- Material for this task
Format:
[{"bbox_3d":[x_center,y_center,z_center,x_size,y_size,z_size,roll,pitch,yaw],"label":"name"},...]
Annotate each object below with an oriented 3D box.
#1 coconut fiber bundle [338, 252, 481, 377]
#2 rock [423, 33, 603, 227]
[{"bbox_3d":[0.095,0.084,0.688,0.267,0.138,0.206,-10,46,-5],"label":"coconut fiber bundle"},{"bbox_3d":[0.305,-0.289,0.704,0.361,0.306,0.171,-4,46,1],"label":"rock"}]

==

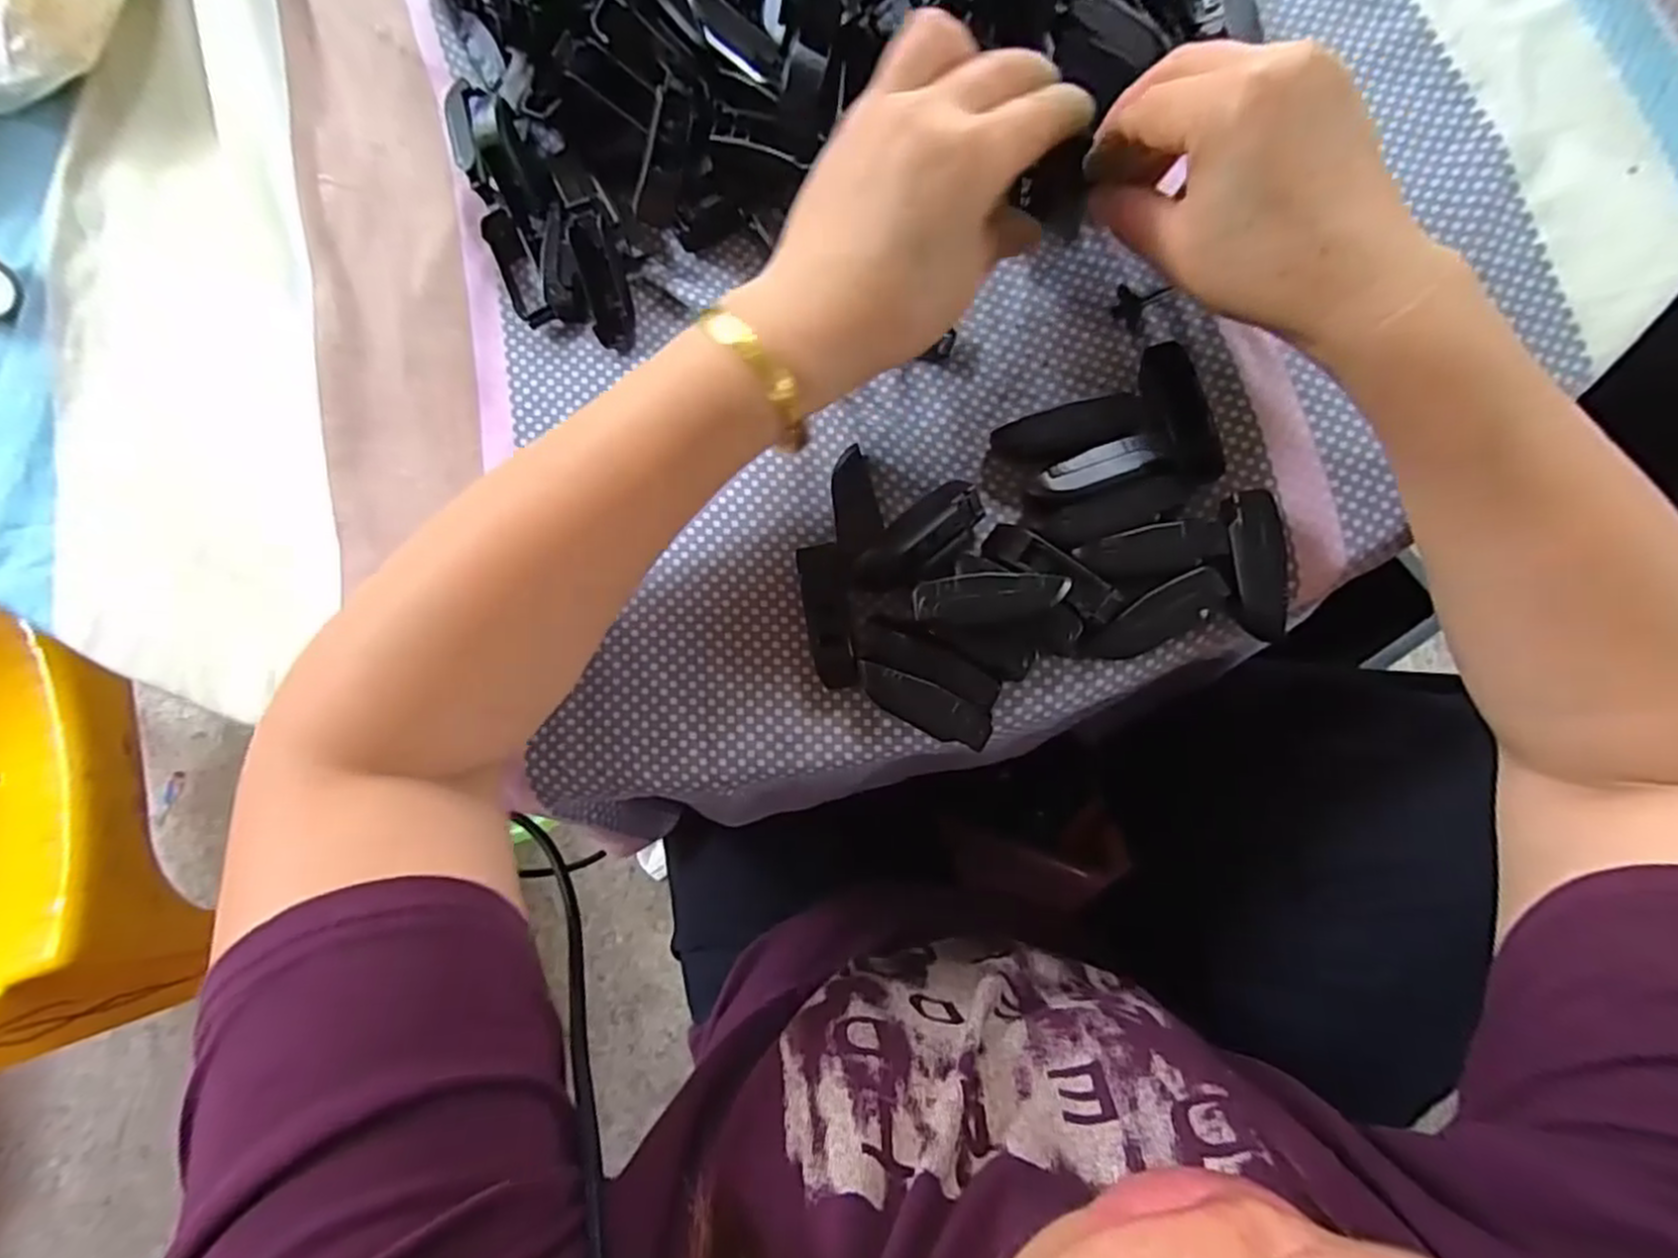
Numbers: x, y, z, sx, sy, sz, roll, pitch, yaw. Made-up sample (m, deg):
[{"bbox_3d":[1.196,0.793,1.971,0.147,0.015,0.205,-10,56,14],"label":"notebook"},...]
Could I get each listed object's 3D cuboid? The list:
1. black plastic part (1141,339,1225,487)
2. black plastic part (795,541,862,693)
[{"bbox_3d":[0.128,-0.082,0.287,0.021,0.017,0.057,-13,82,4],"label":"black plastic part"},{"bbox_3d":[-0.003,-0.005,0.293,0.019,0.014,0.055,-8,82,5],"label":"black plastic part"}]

- What the exercise asks
Show me all lines in the records that contain "object".

- Result for this exercise
Annotate each object below with an oriented 3D box.
Could I get each listed object's 3D cuboid? The list:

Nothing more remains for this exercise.